ANVS became an independent administrative body on 1 August 2017

The Authority for Nuclear Safety and Radiation Protection (ANVS) became an independent administrative body on 1 August 2017. At that moment, implementing powers in the area of nuclear safety and radiation protection passed from the Minister of Infrastructure and the Environment to ANVS. An independent administrative body performs government tasks, but is not directly subject to ministerial authority. This legal form guarantees the independence of the ANVS.

In January 2014, the Dutch cabinet took the decision to create the ANVS. There were two reasons for this move: independence and combining knowledge. Prior to 2015, assorted government tasks, expertise relating to the nuclear sector and the use of radiation had been distributed between various official bodies. When the ANVS was established, on 1 January 2015, the staff of these bodies were merged into a single expert organization that complies with international directives, including those of the International Atomic Energy Agency (IAEA). On 1 August, the ANVS formally became independent, in compliance with international directives.

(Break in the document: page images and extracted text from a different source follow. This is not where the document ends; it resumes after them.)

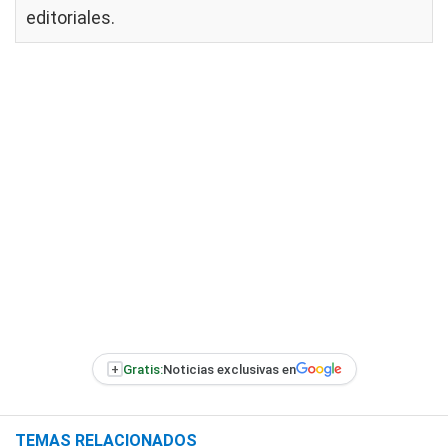
editoriales
.
+
Gratis:
Noticias exclusivas en
TEMAS RELACIONADOS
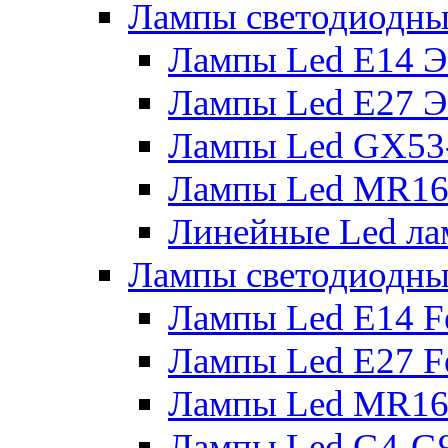
Лампы светодиодны
Лампы Led E14 
Лампы Led E27 
Лампы Led GX53
Лампы Led MR16
Линейные Led ла
Лампы светодиодны
Лампы Led E14 F
Лампы Led E27 F
Лампы Led MR16
Лампы Led G4-G9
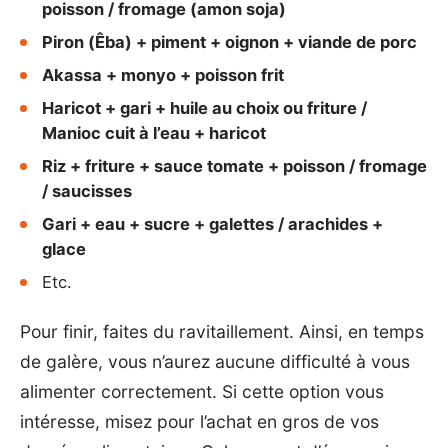
poisson / fromage (amon soja)
Piron (Êba) + piment + oignon + viande de porc
Akassa + monyo + poisson frit
Haricot + gari + huile au choix ou friture /
Manioc cuit à l’eau + haricot
Riz + friture + sauce tomate + poisson / fromage
/ saucisses
Gari + eau + sucre + galettes / arachides +
glace
Etc.
Pour finir, faites du ravitaillement. Ainsi, en temps
de galère, vous n’aurez aucune difficulté à vous
alimenter correctement. Si cette option vous
intéresse, misez pour l’achat en gros de vos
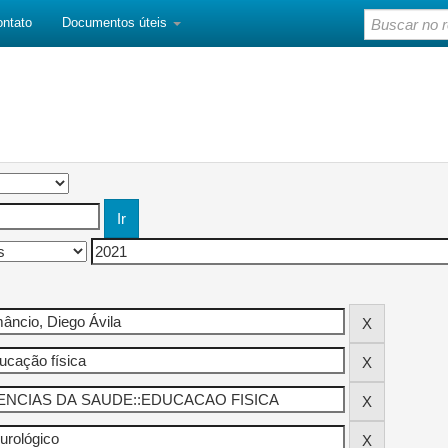
ontato
Documentos úteis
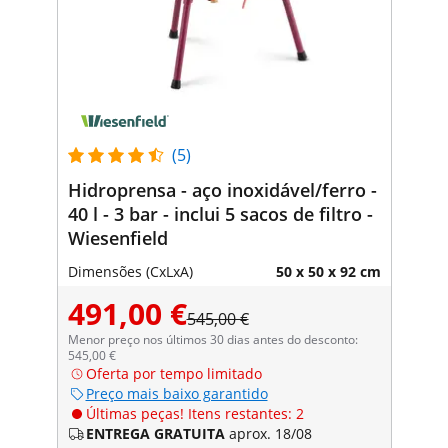
(5)
Hidroprensa - aço inoxidável/ferro -
40 l - 3 bar - inclui 5 sacos de filtro -
Wiesenfield
Dimensões (CxLxA)
50 x 50 x 92 cm
491,00 €
545,00 €
Menor preço nos últimos 30 dias antes do desconto:
545,00 €
Oferta por tempo limitado
Preço mais baixo garantido
Últimas peças! Itens restantes: 2
ENTREGA GRATUITA
aprox. 18/08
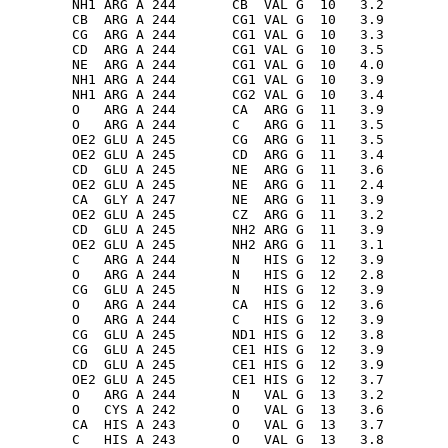
        NH1 ARG A 244       CB  VAL G  10   3.2

        CB  ARG A 244       CG1 VAL G  10   3.9

        CG  ARG A 244       CG1 VAL G  10   3.3

        CD  ARG A 244       CG1 VAL G  10   3.5

        NE  ARG A 244       CG1 VAL G  10   4.0

        NH1 ARG A 244       CG1 VAL G  10   3.9

        NH1 ARG A 244       CG2 VAL G  10   3.4

        O   ARG A 244       CA  ARG G  11   3.9

        O   ARG A 244       C   ARG G  11   3.5

        OE2 GLU A 245       CG  ARG G  11   3.5

        OE2 GLU A 245       CD  ARG G  11   3.4

        CD  GLU A 245       NE  ARG G  11   3.6

        OE2 GLU A 245       NE  ARG G  11   2.4

        CA  GLY A 247       NE  ARG G  11   3.9

        OE2 GLU A 245       CZ  ARG G  11   3.2

        CD  GLU A 245       NH2 ARG G  11   3.9

        OE2 GLU A 245       NH2 ARG G  11   3.1

        C   ARG A 244       N   HIS G  12   3.9

        O   ARG A 244       N   HIS G  12   2.8

        CG  GLU A 245       N   HIS G  12   3.9

        O   ARG A 244       CA  HIS G  12   3.6

        O   ARG A 244       C   HIS G  12   3.9

        CG  GLU A 245       ND1 HIS G  12   3.8

        CG  GLU A 245       CE1 HIS G  12   3.9

        CD  GLU A 245       CE1 HIS G  12   3.9

        OE2 GLU A 245       CE1 HIS G  12   3.7

        O   ARG A 244       N   VAL G  13   3.2

        O   CYS A 242       O   VAL G  13   3.6

        CA  HIS A 243       O   VAL G  13   3.7

        C   HIS A 243       O   VAL G  13   3.8
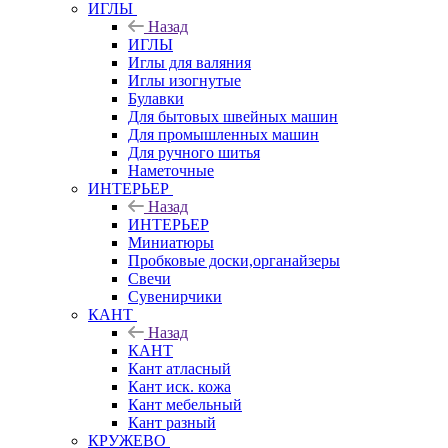
ИГЛЫ
Назад
ИГЛЫ
Иглы для валяния
Иглы изогнутые
Булавки
Для бытовых швейных машин
Для промышленных машин
Для ручного шитья
Наметочные
ИНТЕРЬЕР
Назад
ИНТЕРЬЕР
Миниатюры
Пробковые доски,органайзеры
Свечи
Сувенирчики
КАНТ
Назад
КАНТ
Кант атласный
Кант иск. кожа
Кант мебельный
Кант разный
КРУЖЕВО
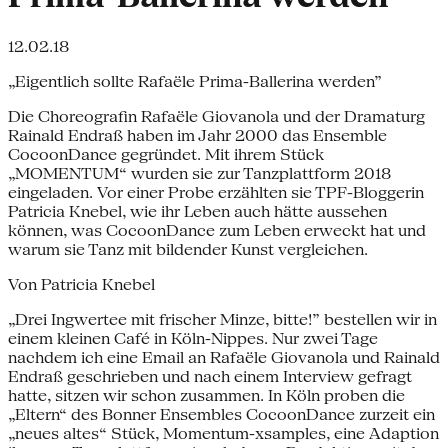
12.02.18
„Eigentlich sollte Rafaële Prima-Ballerina werden”
Die Choreografin Rafaële Giovanola und der Dramaturg
Rainald Endraß haben im Jahr 2000 das Ensemble
CocoonDance gegründet. Mit ihrem Stück
„MOMENTUM“ wurden sie zur Tanzplattform 2018
eingeladen. Vor einer Probe erzählten sie TPF-Bloggerin
Patricia Knebel, wie ihr Leben auch hätte aussehen
können, was CocoonDance zum Leben erweckt hat und
warum sie Tanz mit bildender Kunst vergleichen.
Von Patricia Knebel
„Drei Ingwertee mit frischer Minze, bitte!” bestellen wir in
einem kleinen Café in Köln-Nippes. Nur zwei Tage
nachdem ich eine Email an Rafaële Giovanola und Rainald
Endraß geschrieben und nach einem Interview gefragt
hatte, sitzen wir schon zusammen. In Köln proben die
„Eltern“ des Bonner Ensembles CocoonDance zurzeit ein
„neues altes“ Stück, Momentum-xsamples, eine Adaption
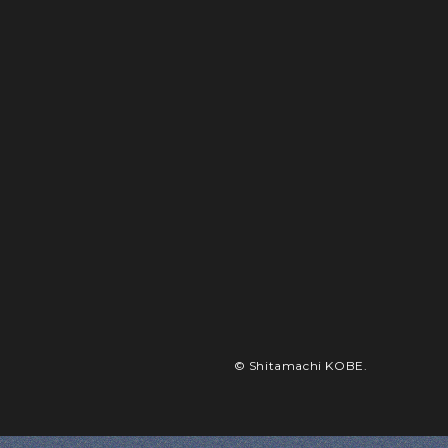
© Shitamachi KOBE.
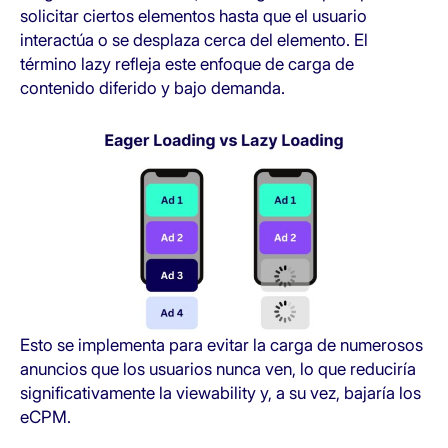
solicitar ciertos elementos hasta que el usuario
interactúa o se desplaza cerca del elemento. El
término lazy refleja este enfoque de carga de
contenido diferido y bajo demanda.
Esto se implementa para evitar la carga de numerosos
anuncios que los usuarios nunca ven, lo que reduciría
significativamente la viewability y, a su vez, bajaría los
eCPM.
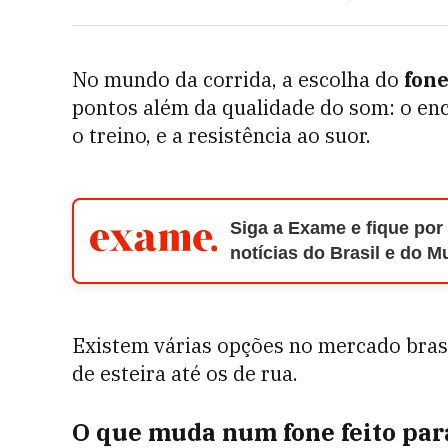
No mundo da corrida, a escolha do
fone
pontos além da qualidade do som: o enca
o treino, e a resistência ao suor.
Siga a Exame e fique por
notícias do Brasil e do 
Existem várias opções no mercado bras
de esteira até os de rua.
O que muda num fone feito par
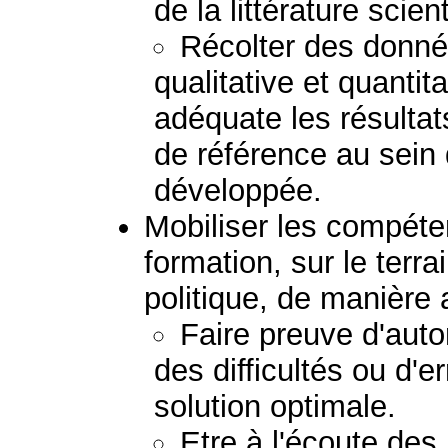
de la littérature scient
Récolter des donné
qualitative et quantit
adéquate les résulta
de référence au sein 
développée.
Mobiliser les compéte
formation, sur le terra
politique, de manière
Faire preuve d'auto
des difficultés ou d'e
solution optimale.
Etre à l'écoute des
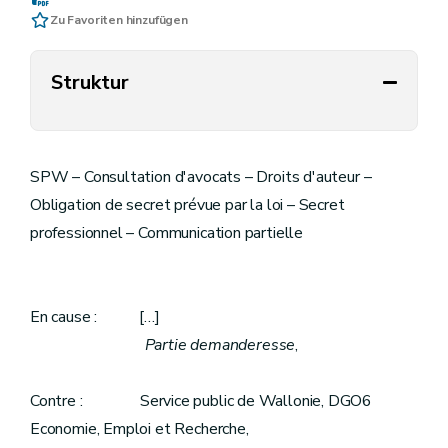
Zu Favoriten hinzufügen
Struktur
SPW – Consultation d'avocats – Droits d'auteur –
Obligation de secret prévue par la loi – Secret
professionnel – Communication partielle
En cause : […]
Partie demanderesse
,
Contre : Service public de Wallonie, DGO6
Economie, Emploi et Recherche,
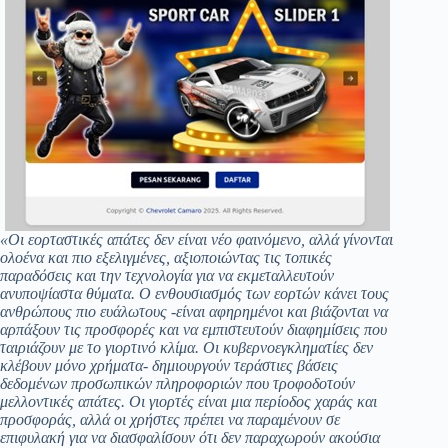
«Οι εορταστικές απάτες δεν είναι νέο φαινόμενο, αλλά γίνονται
ολοένα και πιο εξελιγμένες, αξιοποιώντας τις τοπικές
παραδόσεις και την τεχνολογία για να εκμεταλλευτούν
ανυποψίαστα θύματα. Ο ενθουσιασμός των εορτών κάνει τους
ανθρώπους πιο ευάλωτους -είναι αφηρημένοι και βιάζονται να
αρπάξουν τις προσφορές και να εμπιστευτούν διαφημίσεις που
ταιριάζουν με το γιορτινό κλίμα. Οι κυβερνοεγκληματίες δεν
κλέβουν μόνο χρήματα- δημιουργούν τεράστιες βάσεις
δεδομένων προσωπικών πληροφοριών που τροφοδοτούν
μελλοντικές απάτες. Οι γιορτές είναι μια περίοδος χαράς και
προσφοράς, αλλά οι χρήστες πρέπει να παραμένουν σε
επιφυλακή για να διασφαλίσουν ότι δεν παραχωρούν ακούσια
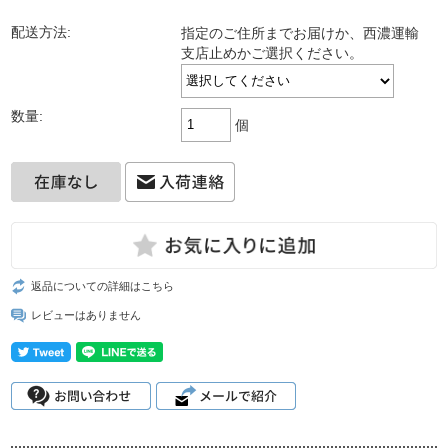
配送方法:
指定のご住所までお届けか、西濃運輸
支店止めかご選択ください。
数量:
個
返品についての詳細はこちら
レビューはありません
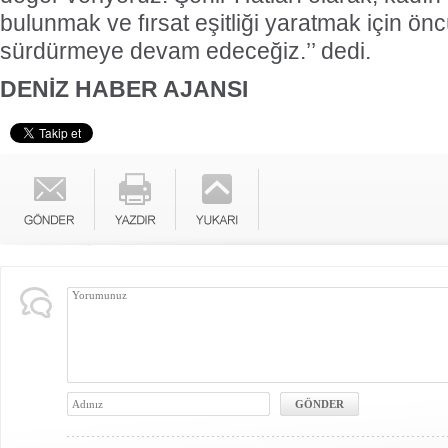
bulunmak ve fırsat eşitliği yaratmak için ö
sürdürmeye devam edeceğiz.’’ dedi.
DENİZ HABER AJANSI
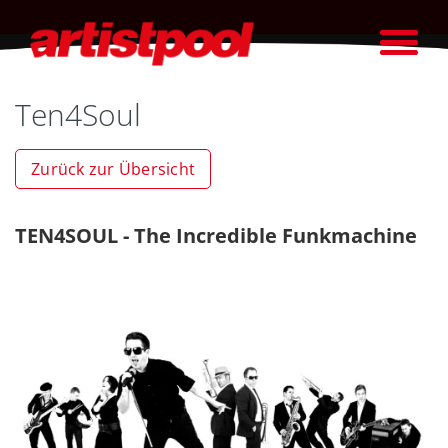
Ten4Soul
Zurück zur Übersicht
TEN4SOUL - The Incredible Funkmachine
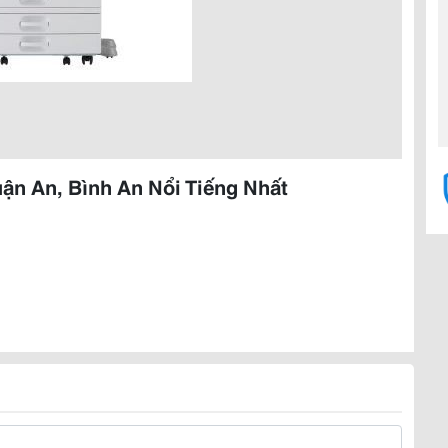
ận An, Bình An Nổi Tiếng Nhất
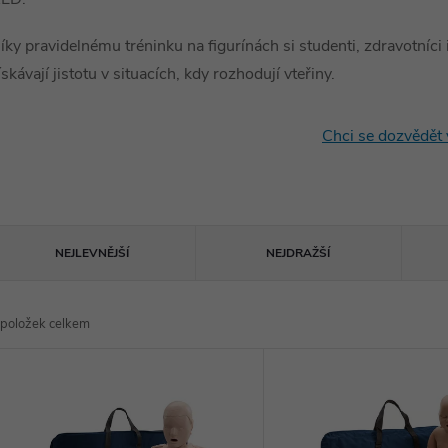
íky pravidelnému tréninku na figurínách si studenti, zdravotníci 
ískávají jistotu v situacích, kdy rozhodují vteřiny.
Chci se dozvědět 
Ř
NEJLEVNĚJŠÍ
NEJDRAŽŠÍ
a
položek celkem
z
V
e
ý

What is the ANVS’s mission?

The ANVS monitors and continuously promotes nuclear safety, radiation protection and security, on behalf of today’s generation and generations to come. It does so by preventing incidents and accidents at nuclear facilities, to make sure that people and the environment receive the best possible protection against the potentially harmful effects of exposure to ionizing radiation, both in normal circumstances and during accident scenarios. The ANVS also ensures that nuclear materials and radiological sources do not fall into the wrong hands, and it prevents the unwarranted dispersal of nuclear materials and expertise. The ANVS’s mission and its targets in the upcoming years are described in detail in the Roadmap that was published on 1 August 2017.

What does the ANVS do?

The Authority has a range of tasks in the above-mentioned fields of activity. The ANVS issues licences and records notifications. It also registers and accredits experts and radiation practitioners. The ANVS carries out regulatory activities and can implement any measures that are required in the interests of nuclear safety or radiation protection. Working with its partners, the ANVS ensures that the Netherlands is as well prepared as possible for radiation safety accidents and nuclear accidents. Such accidents are highly unlikely, but if they do occur then the ANVS will advise on the measures that need to be taken. The Authority is also tasked with developing nuclear safety and radiation protection policies, including radioactive waste policy. In this connection, it prepares legislation and regulations or provides advice. At international level, the ANVS coordinates with various foreign agencies, authorities and organizations, such as the IAEA. You can find further details at this website.

Nuclear facilities and radiation sources

All nuclear facilities in the Netherlands are required to comply with strict safety requirements. This applies to the High Flux reactor at Petten (which is required for the production of medical preparations), the research reactor at the Delft University of Technology, and the Borssele nuclear power plant. In the province of Zeeland, there is a storage facility for radioactive waste. In Almelo, there is a uranium enrichment plant. Industry and the medical sector make substantial use of radiation sources. These include the X-ray equipment used in hospitals, and at dental and veterinary practices. Radioactive materials are used to treat cancer patients. These materials also need to be shipped. The ANVS ensures that such shipments are carried out safely.